Take it a step at a time. Begin with people you know, at work and in your social life. Keep your ears open and listen for information that could work to your advantage.
What are the benefits of networking?
A lot of good jobs never make it to the pages of a recruitment website or newspaper. They get filled by word of mouth and the more senior the position, the more often it happens this way.
Even if the job is advertised, it helps to know someone inside the new organisation who can give you the inside line. They may even end up interviewing you which will always make it a less stressful experience.
Like any other form of social behaviour, networking follows certain rules to follow:
• First impressions count - both face-to-face and via the phone or email. Always stay sharp.
• Don't ask directly for a job - networking is not a job fair; it's an opportunity to gather potentially useful information.
• Give and take - networking is a two-way exchange, there's no such thing as a free lunch.
• Do the groundwork - research your contacts before meeting them and always follow up good leads or they pass on.
• Think laterally – try to expand your network outwards, beyond your comfort zone or usual sphere of operation.

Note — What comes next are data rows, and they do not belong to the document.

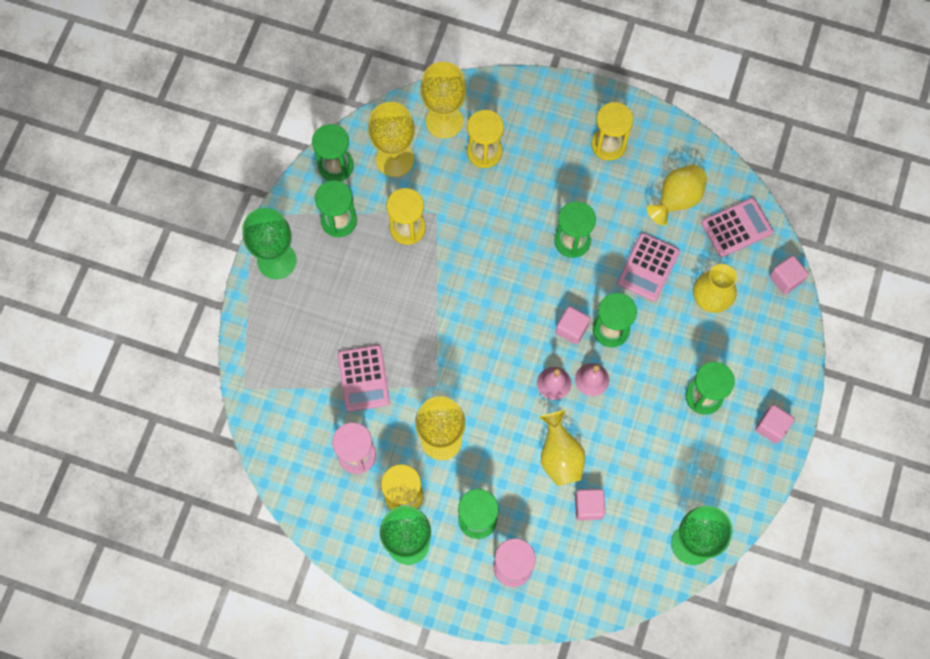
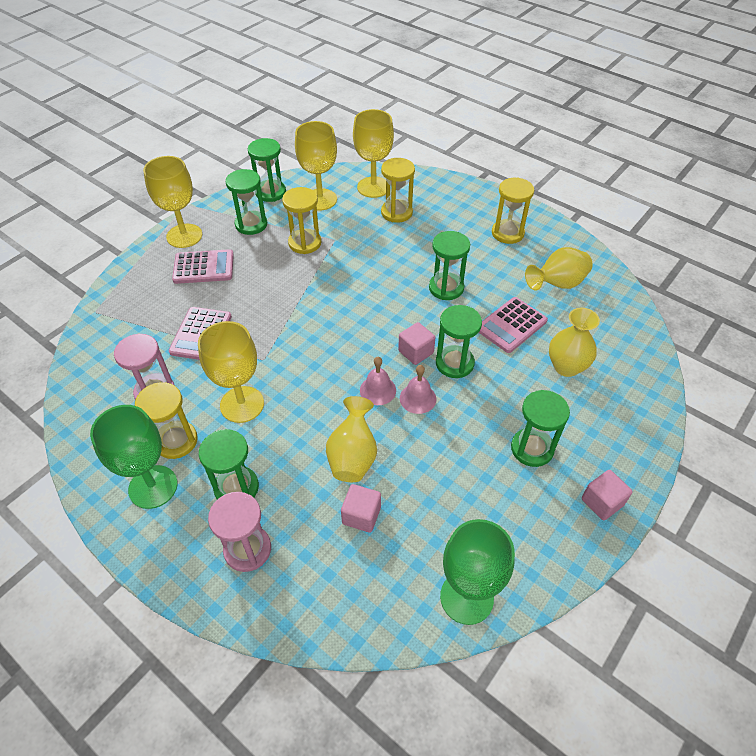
camera: 20 degrees right, 20 degrees down
(277, 260) = (184, 236): green goblet -> yellow goblet
(736, 228) = (611, 319): pink calculator -> pink calculator (203, 267)
(785, 279) = (652, 372): pink cube -> none

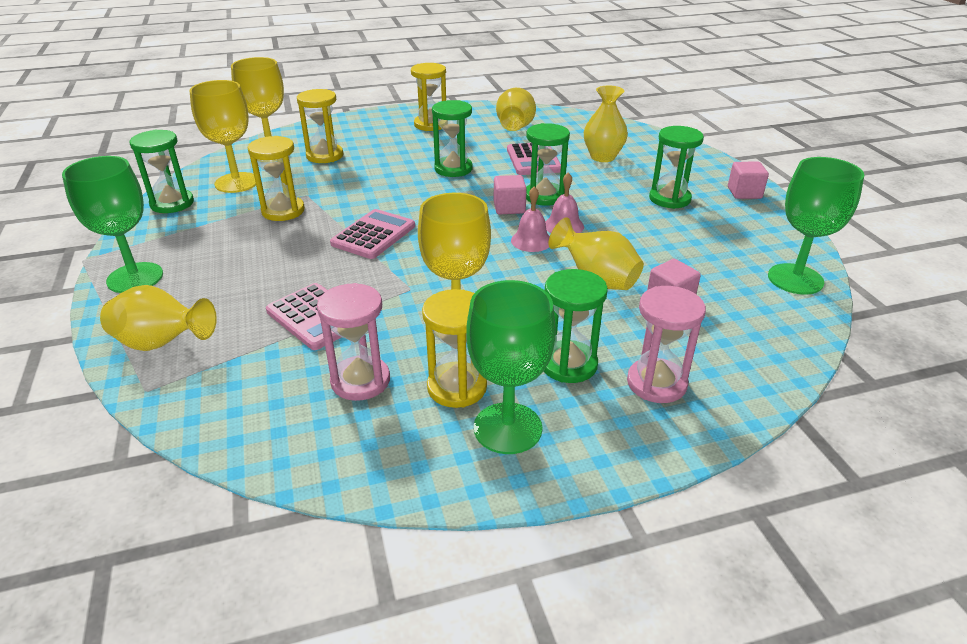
camera: 55 degrees left, 15 degrees down
(135, 290) = (162, 344): none -> yellow vase
(184, 236) = (135, 278): yellow goblet -> green goblet
(203, 267) = (212, 281): pink calculator -> pink calculator (374, 235)
(251, 224) = (199, 230): green hourglass -> none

• Patience is a virtue – getting involved in networking is being in there for the long haul; don't expect to land a plum job at your first meeting.
Building your network
Even if you're new to the game, you may have lots of worthwhile contacts you hadn't seen in that way before:
• Old school, college or university classmates
• Distant family members
• Your friends' family
• Your doctor, lawyer or accountant
• Former colleagues or bosses
• Club members or anyone else you meet socially
Keep good records of who you meet and the conversations you've had - there's no point building a network of contacts that you then forget. Also aim to stay in regular touch even when you're not after anything specific. You don't want to be known as the person who only ever gets in touch when they're after a favour.
Networking events and conferences are good ways to build a network if you're not sure where to start. Make sure you know why you are there and what you want out of it and make sure you have a few copies of your CV or some business cards to hand out to the important contacts you meet.
Don't wait until you've lost your job before picking up the phone to speak to people in your industry – even if you're happy in your role and the company is in a stable position, there's never any certainty as to what could be around the corner.
Networking 2.0
If you're not used to the idea yet, networking can be scary; like it's something for super-confident types who get all the best jobs anyway. But that's not the whole story. People are well-used to networking as a valuable business tool.
The Internet has made networking a viable option for everyone and there are many forums and business networking sites which enable business people to share and discuss their views and knowledge.
As long as you can keep a good barrier between your personal and professional online presence, this is a great way to pick up on the latest goings on in your industry, but can never completely replace actually getting out and showing your face.